SCHULTZ: I don't think the president is laying the ground work to take the Fifth in any way, shape or form. I think Rudy Giuliani spoke about the Fifth Amendment as an option for the president. That doesn't mean it's something being considered. We've heard a lot coming out of Rudy Giuliani over the last few days that quite frankly doesn't seem to comport with that the White House and what the thinking is in the White House, the thinking of the president is, the fact the president said - came out and said, specifically, Rudy got to speed and get his facts straight.

So I don't know that we can take that as the word of the president. That if he'd be willing to take the Fifth. I believe that's unfair, whether or not he takes the Fifth Amendment, that's where his lawyers to make that judgment when they're having that discussion with him. That's not something I can opine on. I don't know those facts.

HARLOW: Very quickly. As a lawyer who worked in the White House, do you think Rudy Giuliani is helping the president here? Yes or no?

SCHULTZ: I think Rudy Giuliani last weekend, I believe last weekend, when he started talking about scope, he started talking about timing, and he started talking about fairness, as it related to the Mueller investigation, there has to be comfort there on both sides. That the Mueller team is going to be fair to the president, that there is going to be a limited scope as to the question. There's going to be a limited time as to the question. All those things are good things. After that, I think things went off the rails. I said that time and time again, he wasn't getting his facts straight.

HARLOW: Thank you.

BERMAN: So, yes and no there. Jim Schultz thanks so much for being with us.

SCHULTZ: You got it.

HARLOW: Protesters filling the streets of Iran today, protesting President Trump pulling the United States out of the Iran nuclear agreement. We'll have a live report from Tehran ahead.

(COMMERCIAL BREAK)

[10:28:25] BERMAN: This morning, Iranians taking to the streets, protesting President Trump's decision to withdraw the United States from the Iran nuclear deal.

HARLOW: Let's go straight to our senior international correspondent Fred Pleitgen.
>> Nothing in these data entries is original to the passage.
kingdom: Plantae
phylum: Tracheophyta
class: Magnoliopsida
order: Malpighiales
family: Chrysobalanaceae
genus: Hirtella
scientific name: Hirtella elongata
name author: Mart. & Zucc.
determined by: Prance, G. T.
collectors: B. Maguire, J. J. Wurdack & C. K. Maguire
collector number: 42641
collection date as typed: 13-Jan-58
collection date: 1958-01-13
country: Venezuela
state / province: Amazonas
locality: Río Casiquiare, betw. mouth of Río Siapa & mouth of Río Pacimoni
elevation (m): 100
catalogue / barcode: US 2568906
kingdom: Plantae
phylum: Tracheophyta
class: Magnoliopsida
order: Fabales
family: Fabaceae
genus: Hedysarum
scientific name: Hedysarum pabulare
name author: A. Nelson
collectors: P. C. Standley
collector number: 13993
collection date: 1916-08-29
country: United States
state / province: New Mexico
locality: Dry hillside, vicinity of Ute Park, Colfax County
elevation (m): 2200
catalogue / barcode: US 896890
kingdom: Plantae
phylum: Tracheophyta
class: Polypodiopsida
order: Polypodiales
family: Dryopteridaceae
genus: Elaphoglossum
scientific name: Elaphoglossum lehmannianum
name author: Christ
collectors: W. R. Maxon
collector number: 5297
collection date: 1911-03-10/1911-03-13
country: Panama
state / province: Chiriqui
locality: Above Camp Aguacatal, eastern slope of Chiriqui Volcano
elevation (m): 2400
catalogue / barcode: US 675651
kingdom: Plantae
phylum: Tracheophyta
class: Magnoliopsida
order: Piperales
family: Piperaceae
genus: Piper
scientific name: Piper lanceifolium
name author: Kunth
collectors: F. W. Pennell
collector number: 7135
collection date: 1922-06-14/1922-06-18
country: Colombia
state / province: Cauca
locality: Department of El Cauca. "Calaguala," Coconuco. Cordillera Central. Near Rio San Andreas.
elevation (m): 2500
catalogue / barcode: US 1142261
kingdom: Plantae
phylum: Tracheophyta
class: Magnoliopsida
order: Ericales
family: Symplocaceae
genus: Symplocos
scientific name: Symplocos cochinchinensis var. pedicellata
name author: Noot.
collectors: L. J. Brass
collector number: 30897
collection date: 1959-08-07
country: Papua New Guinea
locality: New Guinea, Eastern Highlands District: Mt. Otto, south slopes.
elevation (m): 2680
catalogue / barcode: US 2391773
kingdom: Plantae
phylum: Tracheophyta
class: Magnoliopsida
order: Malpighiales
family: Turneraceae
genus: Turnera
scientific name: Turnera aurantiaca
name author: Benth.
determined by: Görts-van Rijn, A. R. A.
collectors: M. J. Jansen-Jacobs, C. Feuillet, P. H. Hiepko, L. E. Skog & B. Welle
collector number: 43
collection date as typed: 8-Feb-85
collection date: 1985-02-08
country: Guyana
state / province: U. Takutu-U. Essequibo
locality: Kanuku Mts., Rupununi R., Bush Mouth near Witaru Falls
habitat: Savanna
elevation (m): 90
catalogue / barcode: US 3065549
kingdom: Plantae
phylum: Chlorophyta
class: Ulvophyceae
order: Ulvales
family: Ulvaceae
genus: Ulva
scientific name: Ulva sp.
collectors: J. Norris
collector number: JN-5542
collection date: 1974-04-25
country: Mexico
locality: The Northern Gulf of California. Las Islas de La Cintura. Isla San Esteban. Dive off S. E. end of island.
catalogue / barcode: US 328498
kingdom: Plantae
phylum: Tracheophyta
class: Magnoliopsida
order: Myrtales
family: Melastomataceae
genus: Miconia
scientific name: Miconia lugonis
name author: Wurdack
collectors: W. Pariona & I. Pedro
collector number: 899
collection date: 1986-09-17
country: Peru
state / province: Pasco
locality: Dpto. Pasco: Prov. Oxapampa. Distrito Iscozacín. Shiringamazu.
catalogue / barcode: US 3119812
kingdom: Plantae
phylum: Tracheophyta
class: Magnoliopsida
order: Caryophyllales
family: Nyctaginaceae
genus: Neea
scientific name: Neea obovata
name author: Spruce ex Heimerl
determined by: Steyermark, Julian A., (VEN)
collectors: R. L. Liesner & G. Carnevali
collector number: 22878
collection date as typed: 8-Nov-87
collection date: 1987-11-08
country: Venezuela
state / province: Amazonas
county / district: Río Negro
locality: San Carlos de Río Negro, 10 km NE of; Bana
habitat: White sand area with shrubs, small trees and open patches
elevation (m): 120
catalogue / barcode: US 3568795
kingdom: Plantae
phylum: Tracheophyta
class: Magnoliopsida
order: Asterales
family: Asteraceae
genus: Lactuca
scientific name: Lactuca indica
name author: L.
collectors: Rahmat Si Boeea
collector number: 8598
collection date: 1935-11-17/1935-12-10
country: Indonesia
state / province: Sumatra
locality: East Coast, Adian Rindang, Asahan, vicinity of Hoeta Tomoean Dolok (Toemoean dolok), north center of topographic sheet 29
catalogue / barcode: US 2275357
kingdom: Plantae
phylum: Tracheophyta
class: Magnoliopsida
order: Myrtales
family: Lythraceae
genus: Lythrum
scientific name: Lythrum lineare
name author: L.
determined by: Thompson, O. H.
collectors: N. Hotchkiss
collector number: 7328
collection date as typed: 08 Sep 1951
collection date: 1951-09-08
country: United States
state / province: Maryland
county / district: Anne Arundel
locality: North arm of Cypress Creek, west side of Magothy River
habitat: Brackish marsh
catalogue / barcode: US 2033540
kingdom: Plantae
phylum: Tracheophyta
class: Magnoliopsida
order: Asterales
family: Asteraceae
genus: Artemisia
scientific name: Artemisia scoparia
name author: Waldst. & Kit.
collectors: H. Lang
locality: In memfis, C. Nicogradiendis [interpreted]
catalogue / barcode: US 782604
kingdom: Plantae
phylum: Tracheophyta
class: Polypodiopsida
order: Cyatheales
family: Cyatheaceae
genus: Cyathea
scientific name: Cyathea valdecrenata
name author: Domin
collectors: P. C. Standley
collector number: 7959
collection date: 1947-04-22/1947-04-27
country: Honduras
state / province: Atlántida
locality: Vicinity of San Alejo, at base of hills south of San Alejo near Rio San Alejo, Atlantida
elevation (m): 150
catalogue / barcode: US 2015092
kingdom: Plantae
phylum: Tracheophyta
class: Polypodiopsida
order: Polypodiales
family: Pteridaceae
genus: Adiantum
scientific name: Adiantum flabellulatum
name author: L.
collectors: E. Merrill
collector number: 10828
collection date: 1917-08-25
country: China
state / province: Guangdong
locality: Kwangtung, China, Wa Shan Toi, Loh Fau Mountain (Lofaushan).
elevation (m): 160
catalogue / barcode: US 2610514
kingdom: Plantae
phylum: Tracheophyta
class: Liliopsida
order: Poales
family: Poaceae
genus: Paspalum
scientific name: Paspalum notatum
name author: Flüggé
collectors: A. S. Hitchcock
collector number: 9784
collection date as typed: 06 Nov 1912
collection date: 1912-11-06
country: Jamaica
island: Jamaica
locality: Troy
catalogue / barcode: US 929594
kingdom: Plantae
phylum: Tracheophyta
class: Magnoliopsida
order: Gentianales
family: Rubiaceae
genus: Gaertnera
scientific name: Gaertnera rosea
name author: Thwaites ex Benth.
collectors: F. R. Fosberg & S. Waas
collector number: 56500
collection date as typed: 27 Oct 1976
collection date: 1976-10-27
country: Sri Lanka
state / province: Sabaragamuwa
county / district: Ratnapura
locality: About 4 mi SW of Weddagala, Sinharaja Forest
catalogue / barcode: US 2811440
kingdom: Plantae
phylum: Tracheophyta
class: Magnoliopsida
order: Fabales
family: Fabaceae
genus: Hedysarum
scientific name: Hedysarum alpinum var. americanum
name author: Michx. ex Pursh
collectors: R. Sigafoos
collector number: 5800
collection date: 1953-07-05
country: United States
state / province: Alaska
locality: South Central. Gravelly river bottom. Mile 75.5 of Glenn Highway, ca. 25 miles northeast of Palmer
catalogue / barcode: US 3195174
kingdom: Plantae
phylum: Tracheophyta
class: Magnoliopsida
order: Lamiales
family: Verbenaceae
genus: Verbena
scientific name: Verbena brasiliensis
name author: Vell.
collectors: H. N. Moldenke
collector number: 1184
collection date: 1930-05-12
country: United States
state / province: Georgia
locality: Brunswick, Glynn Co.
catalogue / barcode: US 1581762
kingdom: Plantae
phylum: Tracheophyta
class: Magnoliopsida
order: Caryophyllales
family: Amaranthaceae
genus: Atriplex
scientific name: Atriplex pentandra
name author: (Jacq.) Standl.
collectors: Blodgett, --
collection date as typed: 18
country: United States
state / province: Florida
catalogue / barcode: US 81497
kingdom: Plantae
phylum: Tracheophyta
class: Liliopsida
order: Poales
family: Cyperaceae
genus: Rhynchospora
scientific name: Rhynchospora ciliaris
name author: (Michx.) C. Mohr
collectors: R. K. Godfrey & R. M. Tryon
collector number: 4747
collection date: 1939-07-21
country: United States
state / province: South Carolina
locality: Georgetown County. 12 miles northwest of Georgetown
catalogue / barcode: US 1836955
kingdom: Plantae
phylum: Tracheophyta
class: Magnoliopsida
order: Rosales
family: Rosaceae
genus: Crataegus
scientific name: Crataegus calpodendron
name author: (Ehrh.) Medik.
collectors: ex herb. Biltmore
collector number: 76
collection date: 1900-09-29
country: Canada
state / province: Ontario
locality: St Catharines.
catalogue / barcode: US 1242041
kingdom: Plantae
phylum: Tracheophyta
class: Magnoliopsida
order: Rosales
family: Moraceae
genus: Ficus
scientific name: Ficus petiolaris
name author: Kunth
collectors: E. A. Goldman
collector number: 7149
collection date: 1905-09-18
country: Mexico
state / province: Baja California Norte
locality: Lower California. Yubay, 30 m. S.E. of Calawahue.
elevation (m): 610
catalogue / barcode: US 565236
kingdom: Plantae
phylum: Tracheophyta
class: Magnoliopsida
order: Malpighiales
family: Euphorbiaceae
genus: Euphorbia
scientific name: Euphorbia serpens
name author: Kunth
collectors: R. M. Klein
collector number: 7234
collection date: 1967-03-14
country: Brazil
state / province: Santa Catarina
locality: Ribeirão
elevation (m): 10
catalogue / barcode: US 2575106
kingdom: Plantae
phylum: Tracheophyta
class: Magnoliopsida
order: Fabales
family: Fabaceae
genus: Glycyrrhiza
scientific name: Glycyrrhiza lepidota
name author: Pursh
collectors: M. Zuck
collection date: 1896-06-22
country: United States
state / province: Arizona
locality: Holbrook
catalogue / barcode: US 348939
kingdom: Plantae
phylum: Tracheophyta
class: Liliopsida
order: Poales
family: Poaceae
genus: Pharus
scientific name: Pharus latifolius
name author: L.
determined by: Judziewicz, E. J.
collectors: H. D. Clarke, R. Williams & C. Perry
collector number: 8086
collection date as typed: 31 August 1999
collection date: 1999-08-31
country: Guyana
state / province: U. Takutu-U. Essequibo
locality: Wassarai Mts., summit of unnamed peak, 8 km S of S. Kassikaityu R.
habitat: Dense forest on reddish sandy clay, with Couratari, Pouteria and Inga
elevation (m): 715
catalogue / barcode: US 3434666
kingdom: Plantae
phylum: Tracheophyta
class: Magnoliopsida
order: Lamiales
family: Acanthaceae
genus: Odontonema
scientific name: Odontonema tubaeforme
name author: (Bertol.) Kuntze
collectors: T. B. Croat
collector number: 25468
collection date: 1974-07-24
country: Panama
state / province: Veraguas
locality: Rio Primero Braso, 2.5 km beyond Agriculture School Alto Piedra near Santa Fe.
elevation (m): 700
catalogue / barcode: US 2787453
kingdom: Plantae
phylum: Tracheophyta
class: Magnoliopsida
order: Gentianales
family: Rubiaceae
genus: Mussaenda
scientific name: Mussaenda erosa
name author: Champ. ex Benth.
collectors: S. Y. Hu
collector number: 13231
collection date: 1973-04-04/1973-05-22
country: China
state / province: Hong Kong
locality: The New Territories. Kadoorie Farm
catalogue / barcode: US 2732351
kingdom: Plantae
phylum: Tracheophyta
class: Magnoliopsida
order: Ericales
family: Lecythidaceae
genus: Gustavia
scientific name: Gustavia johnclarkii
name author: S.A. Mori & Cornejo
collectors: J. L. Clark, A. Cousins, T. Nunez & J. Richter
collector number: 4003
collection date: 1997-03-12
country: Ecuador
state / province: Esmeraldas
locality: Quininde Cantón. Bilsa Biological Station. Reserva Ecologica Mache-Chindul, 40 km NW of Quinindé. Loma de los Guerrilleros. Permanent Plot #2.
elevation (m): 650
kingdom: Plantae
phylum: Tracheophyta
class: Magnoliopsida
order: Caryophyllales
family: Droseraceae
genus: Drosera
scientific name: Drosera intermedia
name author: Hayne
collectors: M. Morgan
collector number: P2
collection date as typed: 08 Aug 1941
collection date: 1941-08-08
He is live in Tehran for us this evening. What did you see today?

FREDERIK PLEITGEN, CNN SENIOR INTERNATIONAL CORRESPONDENT: I mean, some pretty big demonstrations going on there, Poppy. People stepping on the American flag, burning the American flag, and they also had some pretty harsh words for President Trump. Here's what some folks said to us. (BEGIN VIDEO CLIP)

UNIDENTIFIED PROTESTER: We have come here to say to all of the people of the world and to Mr. Trump that we stand against Mr. Trump.

UNIDENTIFIED PROTESTER: I want to say to American people that we are very sorry that they have -- they have elected such a president.

UNIDENTIFIED PROTESTER: I have a message to Mr. Trump. You cannot destroy people of Iran.

(END VIDEO CLIP)

PLEITGEN: And, Poppy, those were religious conservatives and hard- liners. There were of course two things that were really angering folks here. On the one hand, it was President Trump's decision to pull out of the nuclear agreement, but then also that skirmish that happened in the Golan Heights where apparently the Israelis that hit some Iranian positions inside Syria, the Iranians still not acknowledging that they had any part of that, but it was interesting because at those Friday prayers, they had a very hardline clerics speaking there as well, and he was saying that Iran does not want a nuclear weapon, but that they will expand their ballistic missile program. That's also interesting because Iran's foreign minister came out just a few hours ago and said that Iran is making preparations to begin once again enrichment of uranium on what he calls an industrial scale without any borders to it. Poppy?

HARLOW: Fred Pleitgen for us, live from Tehran, thank you for the reporting. We appreciate it.